3.2 Emerging Systems

One DBMS adopting the RDF data model has in fact started to consider the analytical direction proposed in this paper. It corresponds to AnzoGraph DB which happens to be the most recent store among our list of production-ready system (only RDFox is more recent). AnzoGraph DB proposes a complete support of SPARQL 1.1 with RDFS+ and OWLRL inferencing (via triple materialization), OLAP style analytics with windowed aggregates, cube, rollup, grouping sets and large set of functions. Moreover, it supports graph algorithms such as page rank, betweenness centrality, connected components, triangle enumeration, shortest and all paths. To the best of our knowledge, AnzoGraph DB is the only DBMS to support materialized views.

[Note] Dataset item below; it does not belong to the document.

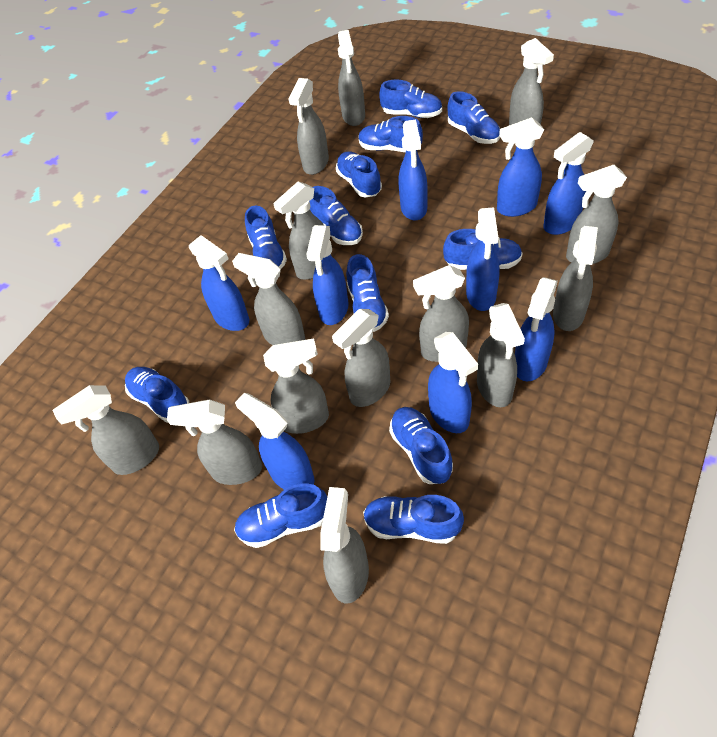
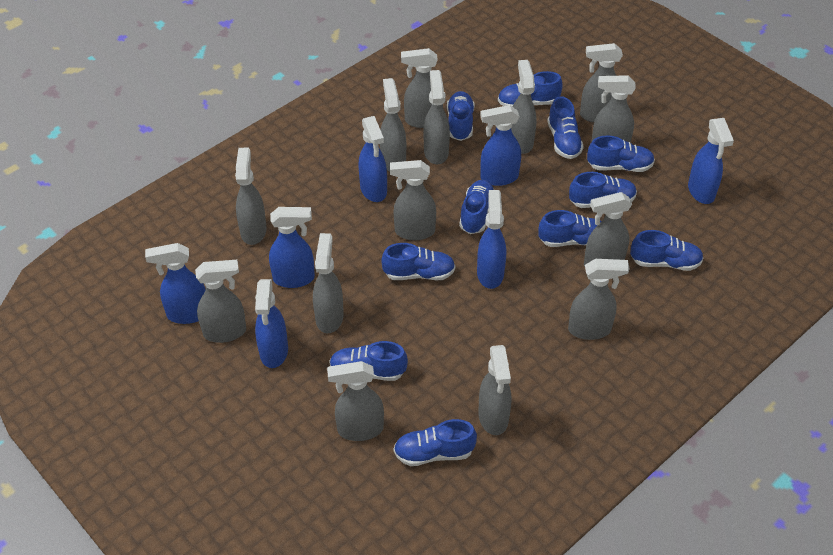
blue shoe: 12 -> 11
blue spray bottle: 9 -> 7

Among other production-ready RDF stores, we see the first movement toward analytics. For instance, Stardog in its 7.5 release (january 2021) provides a beta graph analytics component which contains operations such as page rank, label propagation, (strongly) connected components. Finally, outside of pure RDF store players, a similar trend is catching up with SANSA [3]. It is defined by its creators as a “big data engine for scalable processing of large-scale RDF data” and takes the form of a set of libraries. It is able to perform reasoning, querying and analytic operations. Considering analytics, it relies on either Apache SparkFootnote 2 or Apache FlinkFootnote 3 distributed computing frameworks. Hence, it benefits from their respective GraphX and Gelly graph components to compute graph algorithms. Nevertheless, this can only be specified by mixing some SPARQL queries with some programs compiling over a Java environment.

4 Conclusion

In this vision paper, we have motivated the fact that the playground of RDF stores consists more of analytical than transactional processing. The limitation toward processing high rates of transaction mainly lies in the cost of inferences, the schemaless characteristic of RDF data considering multidimensional-based analytics. We believe that analytical operations based on standard graph processing are the most relevant for end-users. Potentially, some very interesting features should emerge for RDF analytical DBMS, e.g., mixing reasoning with analytical operations and analytic-based data integration. Obtaining such services will come at the price of providing a seamless collaboration between relational DBMS for managing transactional data and RDF stores for computing graph analytics.

Finally, a similar trend is occurring in systems based on the LPG data model. Among the plethora of production-ready systems, e.g., Neo4J, JanusGraph, RedisGraph, currently only TigerGraph seems to consider graph analytics as a promising market.